# Exercise:
Using the data beneath this instruction, retype only the lines from the one that contains "[689,291,878,306] [512,316,671,331] possible" down to the one that contains "[974,120,991,132] its ->", both included, exactly as they appear.

[Image comparison data]
____
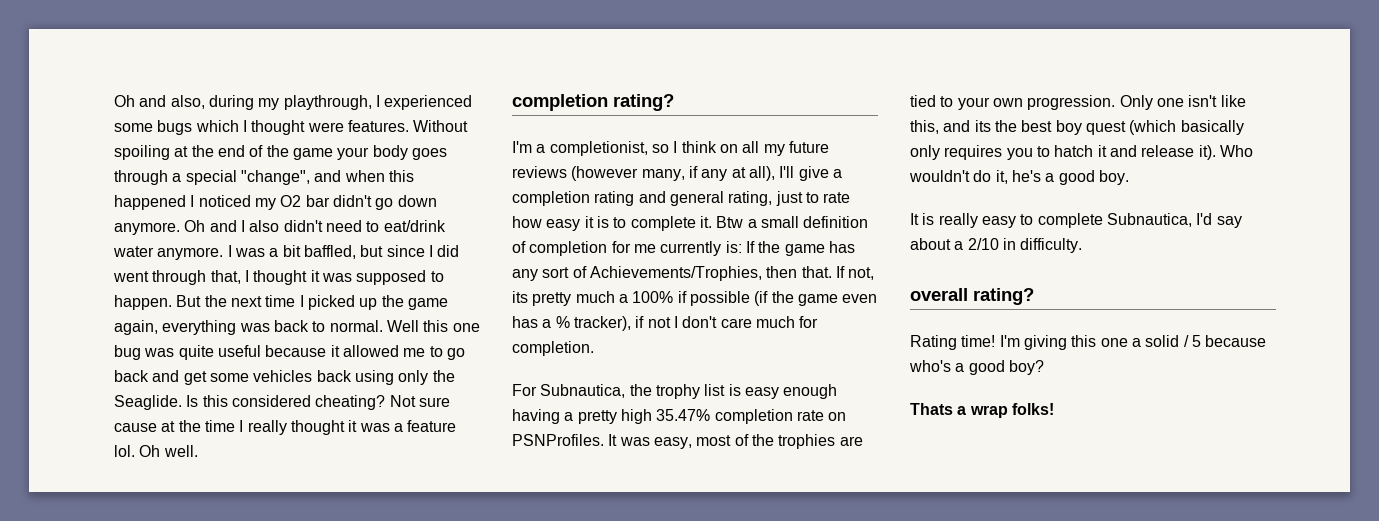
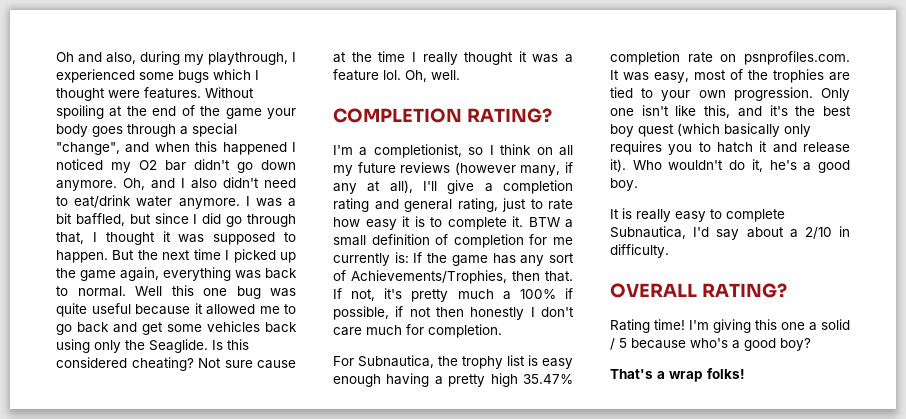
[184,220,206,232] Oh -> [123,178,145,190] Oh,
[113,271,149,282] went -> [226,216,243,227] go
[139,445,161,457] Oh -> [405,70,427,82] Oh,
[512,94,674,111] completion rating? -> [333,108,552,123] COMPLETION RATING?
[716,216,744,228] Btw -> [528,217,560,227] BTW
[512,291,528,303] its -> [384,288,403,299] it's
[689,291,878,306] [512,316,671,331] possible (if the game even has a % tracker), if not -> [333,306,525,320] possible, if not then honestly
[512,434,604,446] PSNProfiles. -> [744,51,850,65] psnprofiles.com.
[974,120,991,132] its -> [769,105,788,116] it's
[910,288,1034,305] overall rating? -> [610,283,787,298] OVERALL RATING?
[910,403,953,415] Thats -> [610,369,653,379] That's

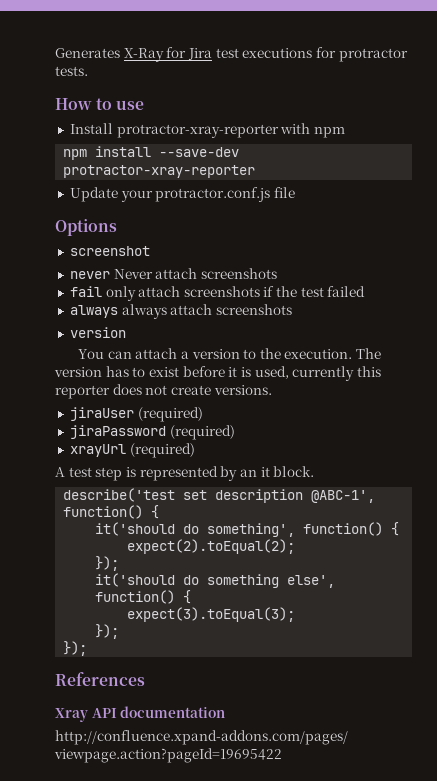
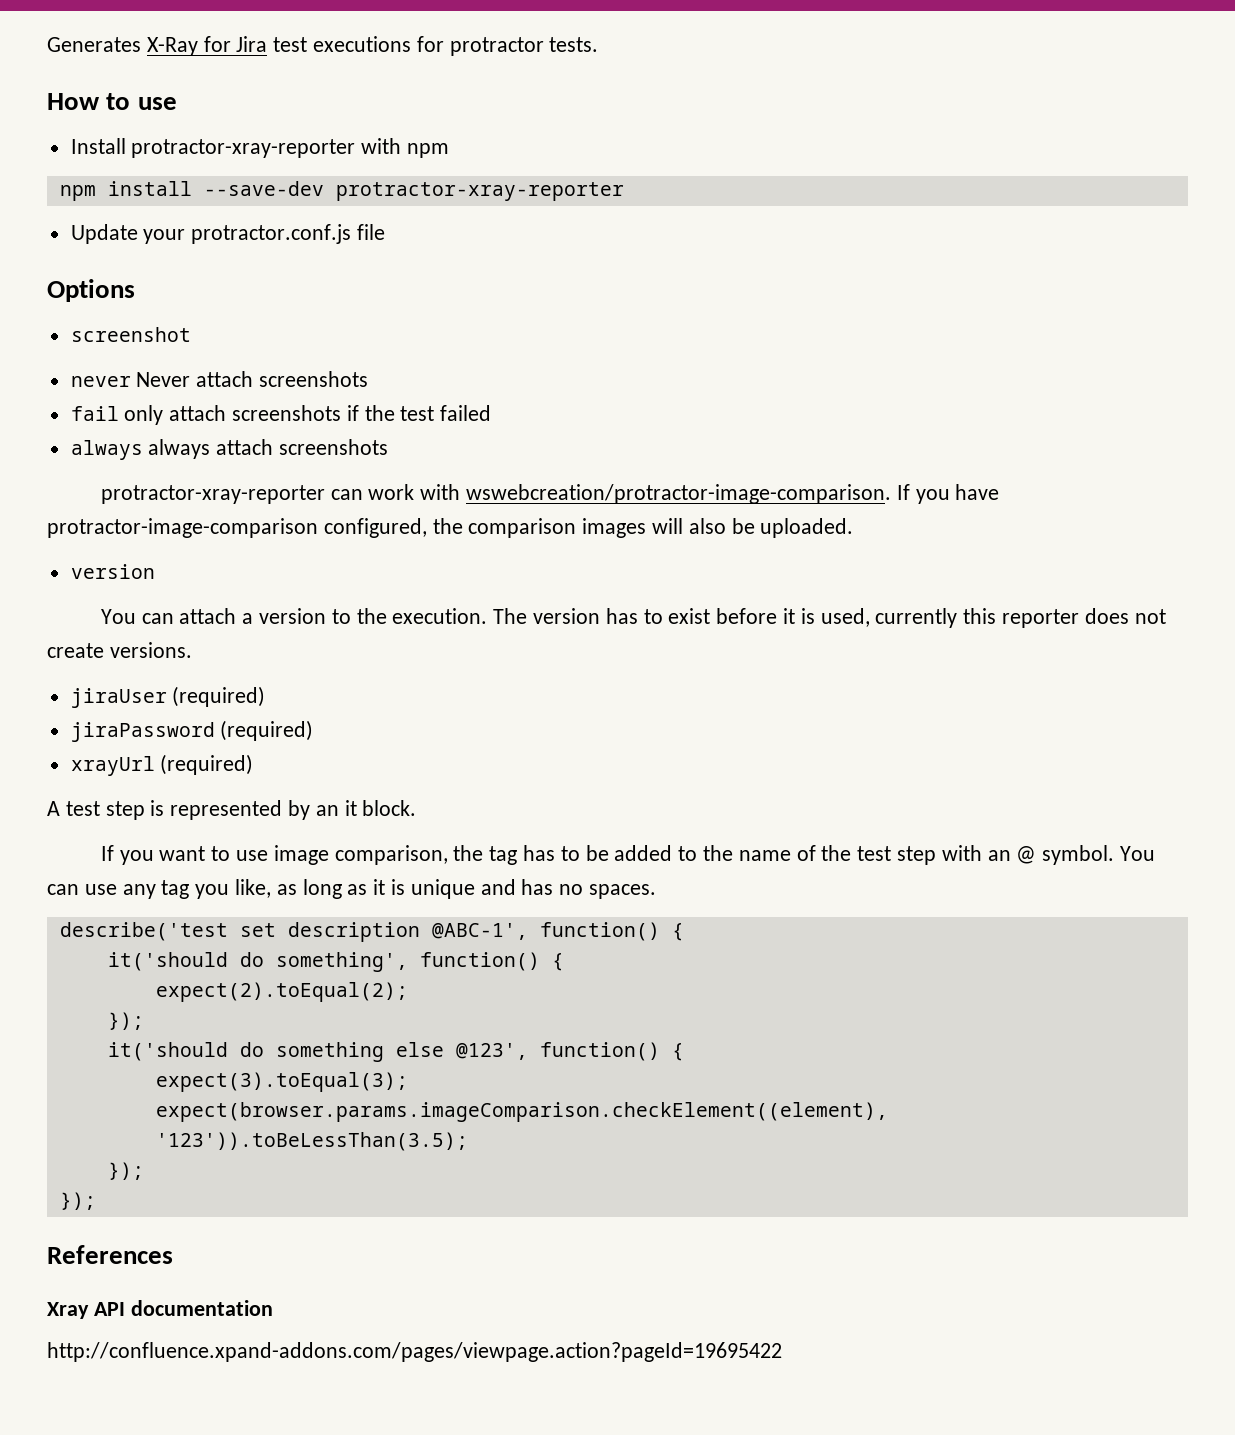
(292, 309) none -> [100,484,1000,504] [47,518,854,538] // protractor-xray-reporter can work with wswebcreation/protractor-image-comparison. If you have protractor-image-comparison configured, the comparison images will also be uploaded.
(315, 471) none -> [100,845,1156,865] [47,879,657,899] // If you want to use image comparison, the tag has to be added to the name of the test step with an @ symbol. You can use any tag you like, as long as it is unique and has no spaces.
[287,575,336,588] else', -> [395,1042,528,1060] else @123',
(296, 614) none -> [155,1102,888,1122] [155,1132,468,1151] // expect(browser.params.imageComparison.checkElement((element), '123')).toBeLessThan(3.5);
____
# Solution:
[689,291,878,306] [512,316,671,331] possible (if the game even has a % tracker), if not -> [333,306,525,320] possible, if not then honestly
[512,434,604,446] PSNProfiles. -> [744,51,850,65] psnprofiles.com.
[974,120,991,132] its -> [769,105,788,116] it's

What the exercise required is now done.